Check your understanding:
**a.** In the adoption essay, at which police station was the writer abandoned as a baby?
**b.** Repeat the passage of the adoption essay starting at "I discovered that" and ending at "house was quiet.".
**c.** Pick up the adoption essay after its last sentence and continue writing it.

Excerpt:
—————

Son

Corina Knoll, who came to America at the age of 2 not knowing how to hug, had feared during her pregnancy that she would see her baby as an outsider. (Christina House / For The Times / July 10, 2012)

I do not know what clothes I was wearing. Whether I'd been left in a cradle or with any note of explanation. I do not know if I cried or lay still. Looked around or slept. Minutes may have gone by. Or hours.

All the official record says is that, at about 2 months old, I was abandoned at the Nambu police station in Busan, South Korea.

Labeled a "foundling," I was taken to a countryside orphanage and given a birth date and a name -- Dong Hee Ahn. It was 1978.

After a year and a half, I was transferred to a foster home in Seoul, where a social worker noted:

Her all action development progress was slower than same aged children due to being cared at orphanage for long.

I discovered that faded, typewritten assessment years after being adopted by an attorney and a real estate agent in Cedar Rapids, Iowa, when I was 2. As a teenager, I would take the papers from my mother's desk drawer without asking and pore over them when the house was quiet.

Stark and awkward in their translation, the words were oddly comforting.

She takes rice and many other side dishes every meal time and especially likes meat, fishes and dislikes radish.... She visits her neighbor friend, gets fear a little with new one. She does simple errands, enjoys playing with toys. She likes bathing, is mild and introvert.

For a while, my adoption case history was enough, proof of an existence not remembered.

But when my son was born in October, the world shifted. Time, money, love -- all now were funneled through the prism of one 8-pound boy. It was as others had warned: Sacrifice and tenderness were only abstract ideas before.

With this new joy, this light, however, came the troublesome image of abandonment: Motherhood had made my early life harder to understand.

—————

Entries provided:
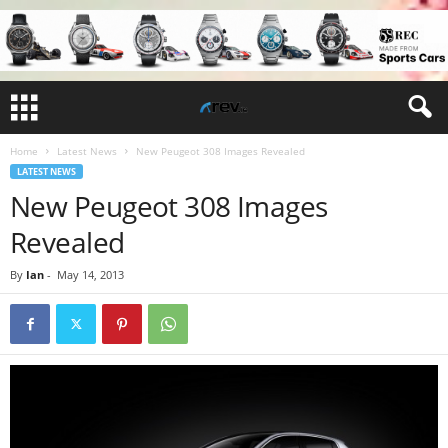
Home
Latest News
New Peugeot 308 Images Revealed
LATEST NEWS
New Peugeot 308 Images
Revealed
By
Ian
-
May 14, 2013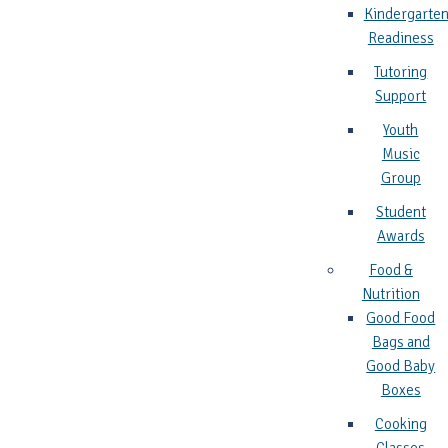
Kindergarte
Readiness
Tutoring
Support
Youth
Music
Group
Student
Awards
Food &
Nutrition
Good Food
Bags and
Good Baby
Boxes
Cooking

—————

Response list:
**a.** The Nambu police station in Busan, South Korea.

**b.**
I discovered that faded, typewritten assessment years after being adopted by an attorney and a real estate agent in Cedar Rapids, Iowa, when I was 2. As a teenager, I would take the papers from my mother's desk drawer without asking and pore over them when the house was quiet.

**c.**
I now knew firsthand that you can miss a child who is sleeping, breathing softly, right in the next room. Those descriptions of my early years suddenly seemed lonely and void of affection.

I had been housed, but did not have a home.

Adoptees universally are told their biological parents adored them so much that they offered them up to a better life. It is a nice theory, one that has no trace of ugliness.

But even under the best of circumstances, abandonment leaves wounds.

In the fall of 1980, my new parents drove 250 miles to meet my plane in Chicago. Having adopted a Korean boy two years earlier, they were delighted to receive a girl. After an anxious wait, they finally laid eyes on a girl with wispy, dull hair who wore a red sweat shirt and a frown. They threw their arms around her.

She stood still, vacant. She had not learned how to hug.

"You were just like a doll, your arms only dangled," my mother would tell me later.

Cautious and quiet, I refused at first to engage with my older brother. At age 2, he had been left in front of a children's home in Korea, holding a box of cookies and a piece of paper with his name on it. "Please find a good family for me," it read.